* [Required work]: Reproduce the text lines of every record below word for word, leaving the pictures out of your answer.

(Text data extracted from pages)
========

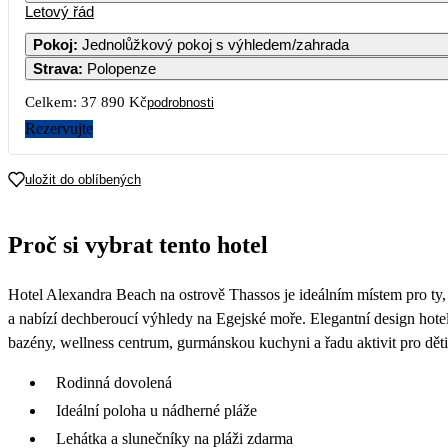
Letový řád
Pokoj
:
Jednolůžkový pokoj s výhledem/zahrada
Strava
:
Polopenze
Celkem:
37 890 Kč
podrobnosti
Rezervujte
uložit do oblíbených
Proč si vybrat tento hotel
Hotel Alexandra Beach na ostrově Thassos je ideálním místem pro ty, 
a nabízí dechberoucí výhledy na Egejské moře. Elegantní design hote
bazény, wellness centrum, gurmánskou kuchyni a řadu aktivit pro děti
Rodinná dovolená
Ideální poloha u nádherné pláže
Lehátka a slunečníky na pláži zdarma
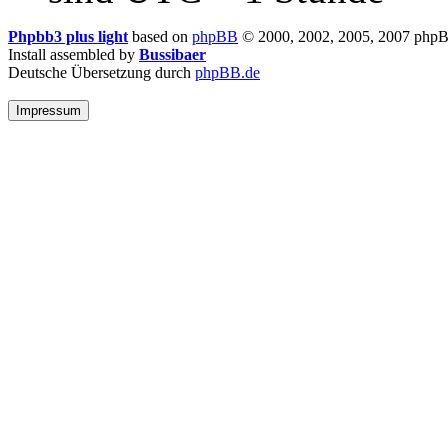
Phpbb3 plus light
based on
phpBB
© 2000, 2002, 2005, 2007 php
Install assembled by
Bussibaer
Deutsche Übersetzung durch
phpBB.de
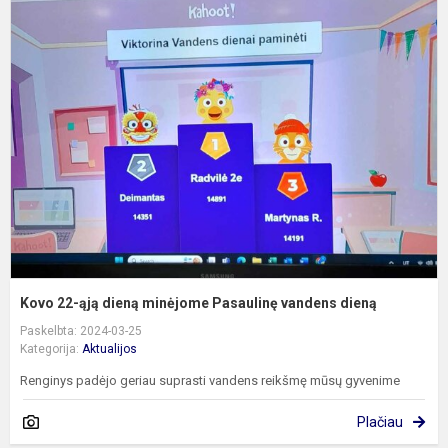
K
2
ą
d
m
P
v
d
Kovo 22-ąją dieną minėjome Pasaulinę vandens dieną
Paskelbta: 2024-03-25
Kategorija:
Aktualijos
Renginys padėjo geriau suprasti vandens reikšmę mūsų gyvenime
Plačiau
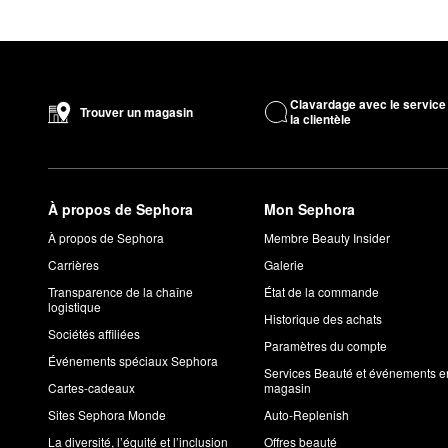
Clavardage avec le service
Trouver un magasin
la clientèle
À propos de Sephora
Mon Sephora
À propos de Sephora
Membre Beauty Insider
Carrières
Galerie
Transparence de la chaîne
État de la commande
logistique
Historique des achats
Sociétés affiliées
Paramètres du compte
Événements spéciaux Sephora
Services Beauté et événements e
Cartes-cadeaux
magasin
Sites Sephora Monde
Auto-Replenish
La diversité, l’équité et l’inclusion
Offres beauté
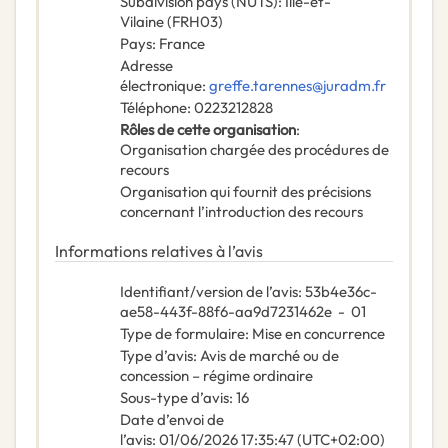
Subdivision pays (NUTS)
:
Ille-et-
Vilaine
(
FRH03
)
Pays
:
France
Adresse
électronique
:
greffe.tarennes@juradm.fr
Téléphone
:
0223212828
Rôles de cette organisation
:
Organisation chargée des procédures de
recours
Organisation qui fournit des précisions
concernant l’introduction des recours
Informations relatives à l’avis
Identifiant/version de l’avis
:
53b4e36c-
ae58-443f-88f6-aa9d7231462e
-
01
Type de formulaire
:
Mise en concurrence
Type d’avis
:
Avis de marché ou de
concession – régime ordinaire
Sous-type d’avis
:
16
Date d’envoi de
l’avis
:
01/06/2026
17:35:47 (UTC+02:00)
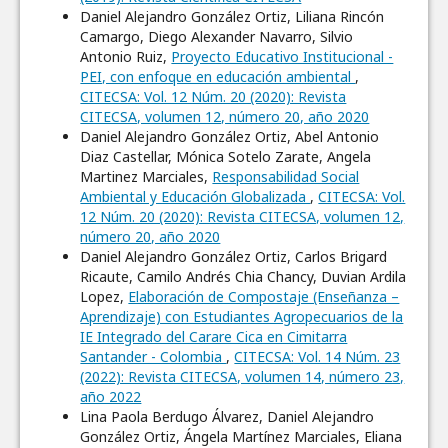
Daniel Alejandro González Ortiz, Liliana Rincón
Camargo, Diego Alexander Navarro, Silvio
Antonio Ruiz,
Proyecto Educativo Institucional -
PEI, con enfoque en educación ambiental
,
CITECSA: Vol. 12 Núm. 20 (2020): Revista
CITECSA, volumen 12, número 20, año 2020
Daniel Alejandro González Ortiz, Abel Antonio
Diaz Castellar, Mónica Sotelo Zarate, Angela
Martinez Marciales,
Responsabilidad Social
Ambiental y Educación Globalizada
,
CITECSA: Vol.
12 Núm. 20 (2020): Revista CITECSA, volumen 12,
número 20, año 2020
Daniel Alejandro González Ortiz, Carlos Brigard
Ricaute, Camilo Andrés Chia Chancy, Duvian Ardila
Lopez,
Elaboración de Compostaje (Enseñanza –
Aprendizaje) con Estudiantes Agropecuarios de la
IE Integrado del Carare Cica en Cimitarra
Santander - Colombia
,
CITECSA: Vol. 14 Núm. 23
(2022): Revista CITECSA, volumen 14, número 23,
año 2022
Lina Paola Berdugo Álvarez, Daniel Alejandro
González Ortiz, Ángela Martínez Marciales, Eliana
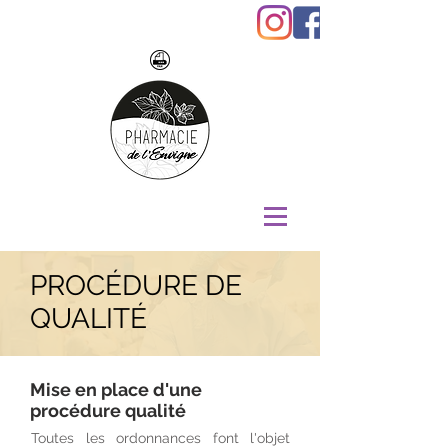
PROCÉDURE DE
QUALITÉ
Mise en place d'une
procédure qualité
Toutes les ordonnances font l'objet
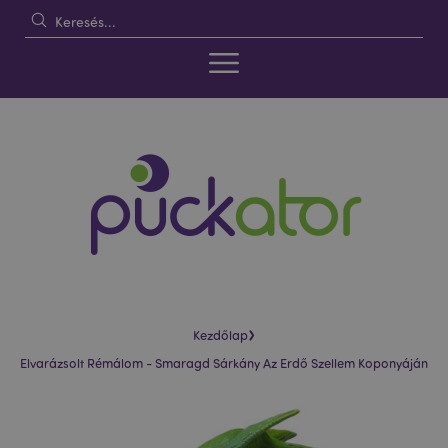
›
Kezdőlap
Elvarázsolt Rémálom - Smaragd Sárkány Az Erdő Szellem Koponyáján
Ugrás
Ugrás
a
a
képgaléria
képgaléria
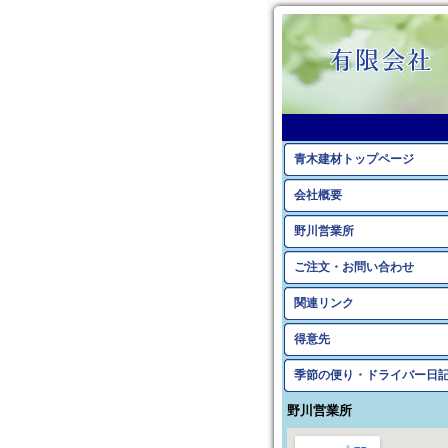
青木建材トップページ
会社概要
野川営業所
ご注文・お問い合わせ
関連リンク
得意先
季節の便り・ドライバー日
野川営業所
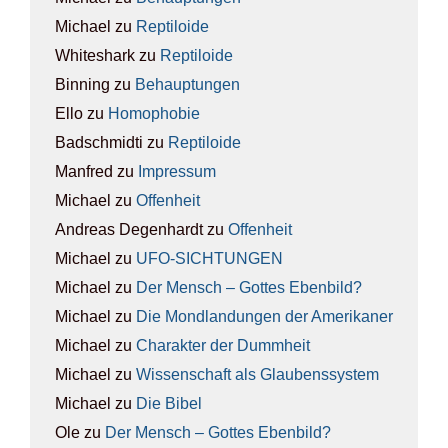
Michael
zu
Rep­ti­lo­ide
Whiteshark
zu
Rep­ti­lo­ide
Binning
zu
Behaup­tun­gen
Ello
zu
Homo­pho­bie
Badschmidti
zu
Rep­ti­lo­ide
Manfred
zu
Impres­sum
Michael
zu
Offen­heit
Andreas Degenhardt
zu
Offen­heit
Michael
zu
UFO-SICH­TUN­GEN
Michael
zu
Der Mensch – Got­tes Eben­bild?
Michael
zu
Die Mond­lan­dun­gen der Ame­ri­ka­ner
Michael
zu
Cha­rak­ter der Dumm­heit
Michael
zu
Wis­sen­schaft als Glau­bens­sys­tem
Michael
zu
Die Bibel
Ole
zu
Der Mensch – Got­tes Eben­bild?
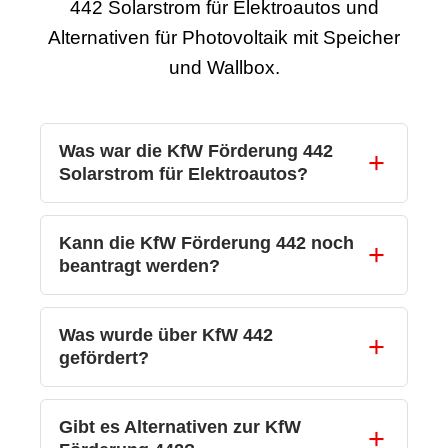
442 Solarstrom für Elektroautos und
Alternativen für Photovoltaik mit Speicher
und Wallbox.
Was war die KfW Förderung 442
Solarstrom für Elektroautos?
Kann die KfW Förderung 442 noch
beantragt werden?
Was wurde über KfW 442
gefördert?
Gibt es Alternativen zur KfW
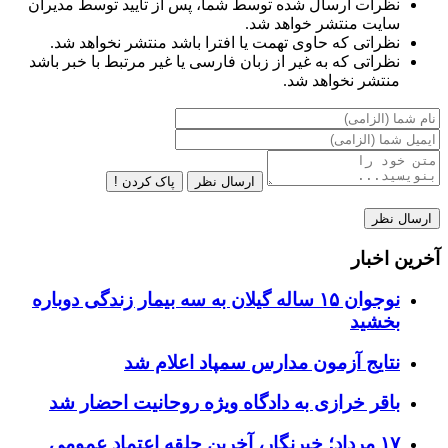
نظرات ارسال شده توسط شما، پس از تایید توسط مدیران
سایت منتشر خواهد شد.
نظراتی که حاوی تهمت یا افترا باشد منتشر نخواهد شد.
نظراتی که به غیر از زبان فارسی یا غیر مرتبط با خبر باشد
منتشر نخواهد شد.
ارسال نظر
پاک کردن !
آخرین اخبار
نوجوان ۱۵ ساله گیلان به سه بیمار زندگی دوباره
بخشید
نتایج آزمون مدارس سمپاد اعلام شد
باقر خرازی به دادگاه ویژه روحانیت احضار شد
۱۷ مرداد؛ خبرنگار، آخرین حلقه اعتماد عمومی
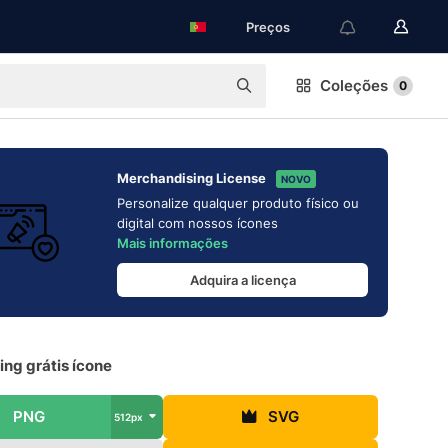
Preços
Coleções
0
Merchandising License
NOVO
Personalize qualquer produto físico ou
digital com nossos ícones
Mais informações
Adquira a licença
ng grátis ícone
PNG
SVG
512px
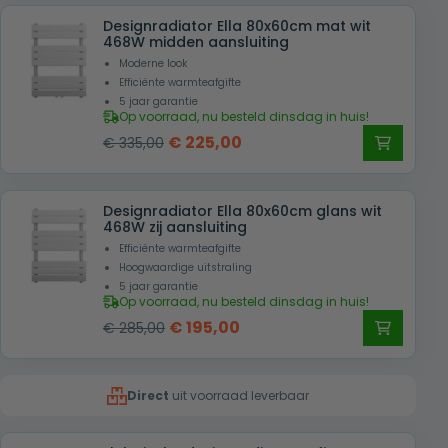
was:
is:
Designradiator Ella 80x60cm mat wit
€ 275,00.
€ 199,00.
468W midden aansluiting
Moderne look
Efficiënte warmteafgifte
5 jaar garantie
Op voorraad, nu besteld dinsdag in huis!
Oorspronkelijke
Huidige
€
225,00
€
335,00
prijs
prijs
was:
is:
Designradiator Ella 80x60cm glans wit
€ 335,00.
€ 225,00.
468W zij aansluiting
Efficiënte warmteafgifte
Hoogwaardige uitstraling
5 jaar garantie
Op voorraad, nu besteld dinsdag in huis!
Oorspronkelijke
Huidige
€
195,00
€
285,00
prijs
prijs
was:
is:
Direct
uit voorraad leverbaar
€ 285,00.
€ 195,00.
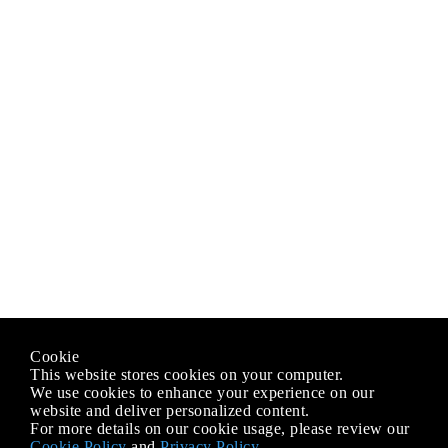
Cookie
This website stores cookies on your computer.
We use cookies to enhance your experience on our
website and deliver personalized content.
For more details on our cookie usage, please review our
Cookie Policy
and
Privacy Policy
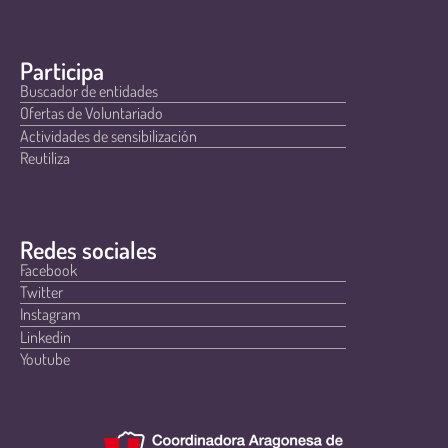
Participa
Buscador de entidades
Ofertas de Voluntariado
Actividades de sensibilización
Reutiliza
Redes sociales
Facebook
Twitter
Instagram
Linkedin
Youtube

========

* [Written response]:
Letový řád
Pokoj
:
Jednolůžkový pokoj s výhledem/zahrada
Strava
:
Polopenze
Celkem:
37 890 Kč
podrobnosti
Rezervujte
uložit do oblíbených
Proč si vybrat tento hotel
Hotel Alexandra Beach na ostrově Thassos je ideálním místem pro ty, 
a nabízí dechberoucí výhledy na Egejské moře. Elegantní design hote
bazény, wellness centrum, gurmánskou kuchyni a řadu aktivit pro děti
Rodinná dovolená
Ideální poloha u nádherné pláže
Lehátka a slunečníky na pláži zdarma
Phpbb3 plus light
based on
phpBB
© 2000, 2002, 2005, 2007 php
Install assembled by
Bussibaer
Deutsche Übersetzung durch
phpBB.de
K
2
ą
d
m
P
v
d
Kovo 22-ąją dieną minėjome Pasaulinę vandens dieną
Paskelbta: 2024-03-25
Kategorija:
Aktualijos
Renginys padėjo geriau suprasti vandens reikšmę mūsų gyvenime
Plačiau
Clavardage avec le service
Trouver un magasin
la clientèle
À propos de Sephora
Mon Sephora
À propos de Sephora
Membre Beauty Insider
Carrières
Galerie
Transparence de la chaîne
État de la commande
logistique
Historique des achats
Sociétés affiliées
Paramètres du compte
Événements spéciaux Sephora
Services Beauté et événements e
Cartes-cadeaux
magasin
Sites Sephora Monde
Auto-Replenish
La diversité, l’équité et l’inclusion
Offres beauté
Subdivision pays (NUTS)
:
Ille-et-
Vilaine
(
FRH03
)
Pays
:
France
Adresse
électronique
:
greffe.tarennes@juradm.fr
Téléphone
:
0223212828
Rôles de cette organisation
:
Organisation chargée des procédures de
recours
Organisation qui fournit des précisions
concernant l’introduction des recours
Informations relatives à l’avis
Identifiant/version de l’avis
:
53b4e36c-
ae58-443f-88f6-aa9d7231462e
-
01
Type de formulaire
:
Mise en concurrence
Type d’avis
:
Avis de marché ou de
concession – régime ordinaire
Sous-type d’avis
:
16
Date d’envoi de
l’avis
:
01/06/2026
17:35:47 (UTC+02:00)
Daniel Alejandro González Ortiz, Liliana Rincón
Camargo, Diego Alexander Navarro, Silvio
Antonio Ruiz,
Proyecto Educativo Institucional -
PEI, con enfoque en educación ambiental
,
CITECSA: Vol. 12 Núm. 20 (2020): Revista
CITECSA, volumen 12, número 20, año 2020
Daniel Alejandro González Ortiz, Abel Antonio
Diaz Castellar, Mónica Sotelo Zarate, Angela
Martinez Marciales,
Responsabilidad Social
Ambiental y Educación Globalizada
,
CITECSA: Vol.
12 Núm. 20 (2020): Revista CITECSA, volumen 12,
número 20, año 2020
Daniel Alejandro González Ortiz, Carlos Brigard
Ricaute, Camilo Andrés Chia Chancy, Duvian Ardila
Lopez,
Elaboración de Compostaje (Enseñanza –
Aprendizaje) con Estudiantes Agropecuarios de la
IE Integrado del Carare Cica en Cimitarra
Santander - Colombia
,
CITECSA: Vol. 14 Núm. 23
(2022): Revista CITECSA, volumen 14, número 23,
año 2022
Lina Paola Berdugo Álvarez, Daniel Alejandro
González Ortiz, Ángela Martínez Marciales, Eliana
PROCÉDURE DE
QUALITÉ
Mise en place d'une
procédure qualité
Toutes les ordonnances font l'objet
›
Kezdőlap
Elvarázsolt Rémálom - Smaragd Sárkány Az Erdő Szellem Koponyáján
Ugrás
Ugrás
a
a
képgaléria
képgaléria
青木建材トップページ
会社概要
野川営業所
ご注文・お問い合わせ
関連リンク
得意先
季節の便り・ドライバー日
野川営業所
Michael
zu
Rep­ti­lo­ide
Whiteshark
zu
Rep­ti­lo­ide
Binning
zu
Behaup­tun­gen
Ello
zu
Homo­pho­bie
Badschmidti
zu
Rep­ti­lo­ide
Manfred
zu
Impres­sum
Michael
zu
Offen­heit
Andreas Degenhardt
zu
Offen­heit
Michael
zu
UFO-SICH­TUN­GEN
Michael
zu
Der Mensch – Got­tes Eben­bild?
Michael
zu
Die Mond­lan­dun­gen der Ame­ri­ka­ner
Michael
zu
Cha­rak­ter der Dumm­heit
Michael
zu
Wis­sen­schaft als Glau­bens­sys­tem
Michael
zu
Die Bibel
Ole
zu
Der Mensch – Got­tes Eben­bild?
442 Solarstrom für Elektroautos und
Alternativen für Photovoltaik mit Speicher
und Wallbox.
Was war die KfW Förderung 442
Solarstrom für Elektroautos?
Kann die KfW Förderung 442 noch
beantragt werden?
Was wurde über KfW 442
gefördert?
Gibt es Alternativen zur KfW
نظرات ارسال شده توسط شما، پس از تایید توسط مدیران
سایت منتشر خواهد شد.
نظراتی که حاوی تهمت یا افترا باشد منتشر نخواهد شد.
نظراتی که به غیر از زبان فارسی یا غیر مرتبط با خبر باشد
منتشر نخواهد شد.
ارسال نظر
پاک کردن !
آخرین اخبار
نوجوان ۱۵ ساله گیلان به سه بیمار زندگی دوباره
بخشید
نتایج آزمون مدارس سمپاد اعلام شد
باقر خرازی به دادگاه ویژه روحانیت احضار شد
۱۷ مرداد؛ خبرنگار، آخرین حلقه اعتماد عمومی
Preços
Coleções
0
Merchandising License
NOVO
Personalize qualquer produto físico ou
digital com nossos ícones
Mais informações
Adquira a licença
ng grátis ícone
PNG
SVG
512px
was:
is:
Designradiator Ella 80x60cm mat wit
€ 275,00.
€ 199,00.
468W midden aansluiting
Moderne look
Efficiënte warmteafgifte
5 jaar garantie
Op voorraad, nu besteld dinsdag in huis!
Oorspronkelijke
Huidige
€
225,00
€
335,00
prijs
prijs
was:
is:
Designradiator Ella 80x60cm glans wit
€ 335,00.
€ 225,00.
468W zij aansluiting
Efficiënte warmteafgifte
Hoogwaardige uitstraling
5 jaar garantie
Op voorraad, nu besteld dinsdag in huis!
Oorspronkelijke
Huidige
€
195,00
€
285,00
prijs
prijs
was:
is:
Direct
uit voorraad leverbaar
€ 285,00.
€ 195,00.
Cookie
This website stores cookies on your computer.
We use cookies to enhance your experience on our
website and deliver personalized content.
For more details on our cookie usage, please review our
Cookie Policy
and
Privacy Policy
Participa
Buscador de entidades
Ofertas de Voluntariado
Actividades de sensibilización
Reutiliza
Redes sociales
Facebook
Twitter
Instagram
Linkedin
Youtube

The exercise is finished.